Michael Haggerty <mhag...@alum.mit.edu> writes:

>         The memory pointed to by buf is owned by this strbuf.  If this
>         bit is not set, then the memory should never be freed, and
>         (among other things) strbuf_detach() must always call xstrcpy().

I just foresee a small difficulty from the caller side:

            char path_buf[PATH_MAX];
            char *detached;

            struct strbuf path;

            strbuf_wrap_preallocated(&path, path_buf, 0, sizeof(path));
            detached = strbuf_detach(&path);

the wrapping/unwrapping of path_buf magically turned a stack-allocated
buffer into a heap-allocated one. And the initial goal of avoiding
malloc() is defeated. So, essentially, one should avoir using
strbuf_wrap_preallocated with strbuf_detach, right? But I agree with
Junio that if the API is properly used, everything should work.
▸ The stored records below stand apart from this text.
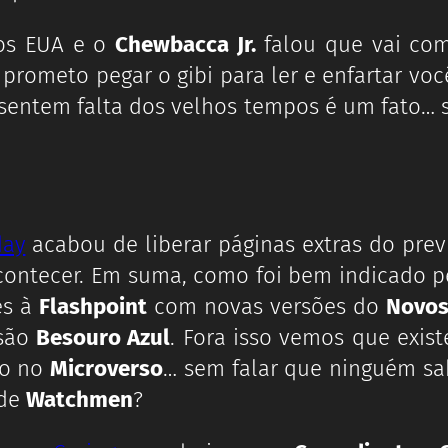
nos EUA e o
Chewbacca Jr.
falou que vai com
prometo pegar o gibi para ler e enfartar vo
entem falta dos velhos tempos é um fato… se
day
acabou de liberar páginas extras do pre
 acontecer. Em suma, como foi bem indicado 
es à
Flashpoint
com novas versões do
Novos
 são
Besouro Azul
. Fora isso vemos que exis
so no
Microverso
… sem falar que ninguém s
de
Watchmen
?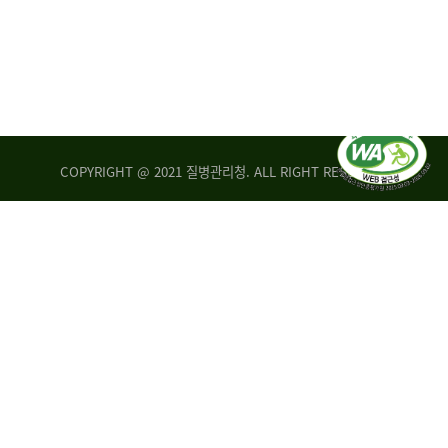
COPYRIGHT @ 2021 질병관리청. ALL RIGHT RESERVED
I'm just
worried that we will add a bit more complexity to the API, and I'm not
sure we can actually expect noticeable improvements in terms of
performance (i.e. do we actually use strbuf for performance-critical

In your proposal, would STRBUF_OWNS_MEMORY be a constant, or a flag that
change when the internal buffer needs reallocation? My understanding is
that it should change (if STRBUF_FIXED_MEMORY is not set), and the
strbuf wrapping a preallocated buffer would become a "normal" strbuf
when its internal buffer grows.

If so, your "strbuf_detach() must always call xstrcpy()" is to be
understood as "if STRBUF_OWNS_MEMORY is still set when strbuf_detach()
is called, then it must always call xstrcpy()", right?